After putting her baby son up for adoption, Mary tries returns to her old life and her studies to be a nurse but finds that she cannot escape thoughts of her son or feelings of guilt. The situation is made worse because her mother and family completely ignore what has happened and Mary cannot talk to anyone about how she feels. Even after travelling throughout remote Australia as a nurse and health advisor, eventually marrying and having two daughters, Mary feels incomplete and restless.
Then the adoption laws regarding contact between birth mothers and their children are changed.
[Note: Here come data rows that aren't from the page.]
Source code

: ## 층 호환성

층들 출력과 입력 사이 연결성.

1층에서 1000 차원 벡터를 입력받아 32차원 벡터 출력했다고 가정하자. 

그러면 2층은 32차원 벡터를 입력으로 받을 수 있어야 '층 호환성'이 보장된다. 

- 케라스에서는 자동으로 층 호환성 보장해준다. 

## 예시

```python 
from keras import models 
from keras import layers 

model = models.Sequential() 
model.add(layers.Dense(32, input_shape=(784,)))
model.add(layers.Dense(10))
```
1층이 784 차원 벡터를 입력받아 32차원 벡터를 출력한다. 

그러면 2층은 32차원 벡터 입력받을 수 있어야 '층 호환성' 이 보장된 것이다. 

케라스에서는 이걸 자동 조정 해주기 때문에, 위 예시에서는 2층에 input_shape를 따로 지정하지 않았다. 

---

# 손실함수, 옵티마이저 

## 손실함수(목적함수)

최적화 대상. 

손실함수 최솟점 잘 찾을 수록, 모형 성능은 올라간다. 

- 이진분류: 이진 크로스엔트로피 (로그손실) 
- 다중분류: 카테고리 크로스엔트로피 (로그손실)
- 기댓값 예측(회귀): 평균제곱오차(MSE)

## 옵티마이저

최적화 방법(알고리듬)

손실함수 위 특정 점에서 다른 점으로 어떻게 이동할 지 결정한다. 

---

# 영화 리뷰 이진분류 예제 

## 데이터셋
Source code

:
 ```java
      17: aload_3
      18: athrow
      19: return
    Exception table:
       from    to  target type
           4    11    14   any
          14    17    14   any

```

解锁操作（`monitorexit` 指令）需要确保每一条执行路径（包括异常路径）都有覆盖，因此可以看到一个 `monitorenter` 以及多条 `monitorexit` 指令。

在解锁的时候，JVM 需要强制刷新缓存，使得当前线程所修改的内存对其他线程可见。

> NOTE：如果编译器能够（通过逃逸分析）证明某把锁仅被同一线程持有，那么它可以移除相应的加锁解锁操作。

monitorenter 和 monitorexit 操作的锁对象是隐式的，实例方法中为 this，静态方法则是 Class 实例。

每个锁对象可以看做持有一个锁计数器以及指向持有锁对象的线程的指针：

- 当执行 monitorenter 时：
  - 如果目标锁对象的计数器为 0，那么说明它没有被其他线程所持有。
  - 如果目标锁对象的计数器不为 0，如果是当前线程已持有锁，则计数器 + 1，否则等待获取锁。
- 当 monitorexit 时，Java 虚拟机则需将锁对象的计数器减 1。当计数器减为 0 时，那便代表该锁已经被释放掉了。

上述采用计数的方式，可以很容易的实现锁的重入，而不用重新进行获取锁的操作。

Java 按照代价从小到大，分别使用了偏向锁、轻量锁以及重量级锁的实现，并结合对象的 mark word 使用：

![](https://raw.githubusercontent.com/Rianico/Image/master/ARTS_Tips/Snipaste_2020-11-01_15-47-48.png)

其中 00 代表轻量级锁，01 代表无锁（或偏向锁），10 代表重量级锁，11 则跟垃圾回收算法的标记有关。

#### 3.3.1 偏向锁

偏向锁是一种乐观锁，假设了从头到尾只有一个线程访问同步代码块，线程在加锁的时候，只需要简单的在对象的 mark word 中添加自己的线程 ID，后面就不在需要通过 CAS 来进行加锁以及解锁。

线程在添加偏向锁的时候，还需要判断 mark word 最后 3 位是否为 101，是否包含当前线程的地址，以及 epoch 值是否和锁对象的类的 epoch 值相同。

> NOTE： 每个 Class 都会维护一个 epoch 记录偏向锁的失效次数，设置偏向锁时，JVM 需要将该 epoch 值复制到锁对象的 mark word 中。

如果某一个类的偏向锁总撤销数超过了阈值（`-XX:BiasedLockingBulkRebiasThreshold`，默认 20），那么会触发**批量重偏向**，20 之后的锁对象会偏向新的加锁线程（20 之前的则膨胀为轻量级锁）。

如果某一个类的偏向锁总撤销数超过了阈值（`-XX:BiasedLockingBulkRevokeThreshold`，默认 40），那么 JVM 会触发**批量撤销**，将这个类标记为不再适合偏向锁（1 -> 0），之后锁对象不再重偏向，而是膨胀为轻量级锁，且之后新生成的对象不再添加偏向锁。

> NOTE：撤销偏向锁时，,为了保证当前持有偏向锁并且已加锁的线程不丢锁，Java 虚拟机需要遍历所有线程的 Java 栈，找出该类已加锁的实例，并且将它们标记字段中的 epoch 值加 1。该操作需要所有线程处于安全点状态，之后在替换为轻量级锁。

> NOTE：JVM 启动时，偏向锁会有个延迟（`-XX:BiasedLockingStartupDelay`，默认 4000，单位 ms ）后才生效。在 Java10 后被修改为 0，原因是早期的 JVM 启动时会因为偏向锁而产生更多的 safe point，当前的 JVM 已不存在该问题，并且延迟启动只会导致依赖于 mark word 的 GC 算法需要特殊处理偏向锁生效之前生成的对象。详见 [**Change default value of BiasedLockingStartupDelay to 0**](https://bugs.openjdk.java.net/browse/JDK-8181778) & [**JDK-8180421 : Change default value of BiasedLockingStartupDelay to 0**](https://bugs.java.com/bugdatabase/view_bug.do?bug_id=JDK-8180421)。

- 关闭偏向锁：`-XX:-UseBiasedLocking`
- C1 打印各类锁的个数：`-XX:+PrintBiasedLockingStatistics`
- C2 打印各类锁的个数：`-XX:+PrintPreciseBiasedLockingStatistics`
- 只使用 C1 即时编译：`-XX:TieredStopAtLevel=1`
Mary decides that the time might be right to see if her son wants to meet her, But nothing is ever as simple as it seems and Mary’s life and world is about to be turned upside down all over again.
Spanning forty years and set against a backdrop of changing social attitudes in Australia, this is the story of a young girl searching for meaning, coming to terms with her guilt and grief, and learning that breaking the silence brings empowerment.
‘This is a powerful memoir about shame, guilt, regret and growth. It tells the all too familiar story of teenage pregnancy and adoption … the author is to be congratulated on turning her pain into a story that many people will relate to and recognize themselves within.’
Maggie McKellar, author of When it Rains
‘A standout memoir, of a terrible and all too familiar story, told with clear-eyed grace and nicely controlled passion. … This is written with great confidence and clarity, is moving but not sentimental, and is an absorbing read from start to finish.’ Debra Adelaide, author of The Women’s Pages and Letters to George Clooney
‘This is just lovely … it’s that rare thing – a personal memoir that feels thoroughly universal.’
Dominic Knight, author and former ABC radio broadcaster
Mary Tennant is a retired registered nurse. She completed her general training at the Princess Alexandra Hospital, midwifery at the Mater Mother’s in Brisbane and Community Child Health certificate at Curtin University Perth. Later she obtained a Bachelor of Applied Science (Nursing) and a Masters in Public Health and Tropical Medicine. Mary has worked in hospitals in Brisbane and Perth but the majority of her career has been in Aboriginal Health.